In a letter to his sister (July 1832) he writes contentedly of his manner of life at sea:-"I do not think I have ever given you an account of how the day passes. We breakfast at eight o'clock. The invariable maxim is to throw away all politeness—that is, never to wait for each other, and bolt off the minute one has done eating, &c. At sea, when the weather is calmn, I work at marine animals, with which the whole ocean abounds. If there is any sea up I am either sick or contrive to read some voyage or travels. At one we dine. You shore-going people are lamentably mistaken about the manner of living on board. We have never yet (nor shall we) dined off salt meat. Rice and peas and calavanses are excellent vegetables, and, with good bread, who could want more? Judge Alderson could not be more temperate, as nothing but water comes on the table. At five we have tea. The midshipmen's berth have all their meals an hour before us, and the gun-room an hour afterwards."
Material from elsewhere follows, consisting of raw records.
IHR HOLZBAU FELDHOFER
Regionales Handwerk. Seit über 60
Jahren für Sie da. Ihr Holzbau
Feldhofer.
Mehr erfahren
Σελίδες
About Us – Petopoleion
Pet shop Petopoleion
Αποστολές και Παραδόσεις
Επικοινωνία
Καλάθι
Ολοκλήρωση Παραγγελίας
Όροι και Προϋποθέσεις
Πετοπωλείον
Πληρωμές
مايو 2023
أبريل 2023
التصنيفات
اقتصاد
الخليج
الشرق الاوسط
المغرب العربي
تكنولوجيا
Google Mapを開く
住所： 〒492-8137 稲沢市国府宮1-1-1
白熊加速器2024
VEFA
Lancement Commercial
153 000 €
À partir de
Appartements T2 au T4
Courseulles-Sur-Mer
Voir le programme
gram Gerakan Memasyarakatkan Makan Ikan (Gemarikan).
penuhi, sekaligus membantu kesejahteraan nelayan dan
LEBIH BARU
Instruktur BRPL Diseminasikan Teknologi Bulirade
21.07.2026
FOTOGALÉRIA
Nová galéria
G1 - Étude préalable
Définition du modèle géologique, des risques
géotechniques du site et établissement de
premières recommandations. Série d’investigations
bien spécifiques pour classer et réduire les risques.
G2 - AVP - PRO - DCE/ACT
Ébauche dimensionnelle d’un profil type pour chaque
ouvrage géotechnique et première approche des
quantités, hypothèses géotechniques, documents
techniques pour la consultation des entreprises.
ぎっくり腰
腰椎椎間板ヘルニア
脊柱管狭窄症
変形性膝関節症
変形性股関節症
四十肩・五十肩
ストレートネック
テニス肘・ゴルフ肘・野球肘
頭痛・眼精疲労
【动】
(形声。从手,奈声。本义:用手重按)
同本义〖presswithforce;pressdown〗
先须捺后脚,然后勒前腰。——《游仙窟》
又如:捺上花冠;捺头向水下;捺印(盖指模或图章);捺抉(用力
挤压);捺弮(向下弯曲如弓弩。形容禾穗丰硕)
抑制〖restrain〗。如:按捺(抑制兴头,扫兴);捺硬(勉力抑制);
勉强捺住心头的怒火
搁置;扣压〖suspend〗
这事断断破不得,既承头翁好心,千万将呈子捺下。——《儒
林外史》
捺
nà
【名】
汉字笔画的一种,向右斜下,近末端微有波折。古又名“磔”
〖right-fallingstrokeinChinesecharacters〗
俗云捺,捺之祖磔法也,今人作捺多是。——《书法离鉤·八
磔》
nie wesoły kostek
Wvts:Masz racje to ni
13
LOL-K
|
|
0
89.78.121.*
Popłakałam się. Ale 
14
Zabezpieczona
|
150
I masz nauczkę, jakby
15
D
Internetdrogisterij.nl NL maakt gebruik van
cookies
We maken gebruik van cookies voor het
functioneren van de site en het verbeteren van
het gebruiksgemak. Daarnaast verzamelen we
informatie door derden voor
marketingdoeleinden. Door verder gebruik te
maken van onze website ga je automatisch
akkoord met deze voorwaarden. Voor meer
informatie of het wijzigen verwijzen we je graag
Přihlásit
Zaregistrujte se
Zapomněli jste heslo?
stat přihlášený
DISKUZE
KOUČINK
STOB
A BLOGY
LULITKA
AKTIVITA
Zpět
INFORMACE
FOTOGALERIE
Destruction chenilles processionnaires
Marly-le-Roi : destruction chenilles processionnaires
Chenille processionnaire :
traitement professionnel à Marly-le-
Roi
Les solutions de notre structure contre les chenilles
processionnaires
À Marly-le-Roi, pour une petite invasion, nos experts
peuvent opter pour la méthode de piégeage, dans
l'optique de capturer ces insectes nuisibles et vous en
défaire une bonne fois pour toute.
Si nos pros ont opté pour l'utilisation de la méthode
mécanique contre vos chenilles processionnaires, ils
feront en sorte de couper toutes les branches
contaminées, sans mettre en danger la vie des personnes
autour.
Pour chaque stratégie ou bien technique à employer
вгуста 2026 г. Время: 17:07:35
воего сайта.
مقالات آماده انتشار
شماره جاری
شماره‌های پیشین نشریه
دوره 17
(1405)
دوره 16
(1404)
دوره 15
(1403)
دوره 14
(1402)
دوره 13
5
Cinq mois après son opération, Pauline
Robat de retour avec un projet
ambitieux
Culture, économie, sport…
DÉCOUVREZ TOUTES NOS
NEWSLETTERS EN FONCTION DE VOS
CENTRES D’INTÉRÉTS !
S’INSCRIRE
The crew of the Beagle consisted of Captain Fitz-Roy, "Commander and Surveyor," two lieutenants, one of whom (the first lieutenant) was the late Captain Wickham, Governor of Queensland; the present Admiral Sir James Sulivan, K. C. B., was the second lieutenant. Besides the master and two mates, there was an assistant-surveyor, the present Admiral Lort Stokes. There were also a surgeon, assistant-surgeon, two midshipmen, master's mate, a volunteer (1st class), purser, carpenter, clerk, boatswain, eight marines, thirty-four seamen, and six boys.

There are not, I believe, many survivors of my father's old ship-mates. Admiral Mellersh, Mr. Hamond, and Mr. Philip

* Either one or both were on the books for victuals.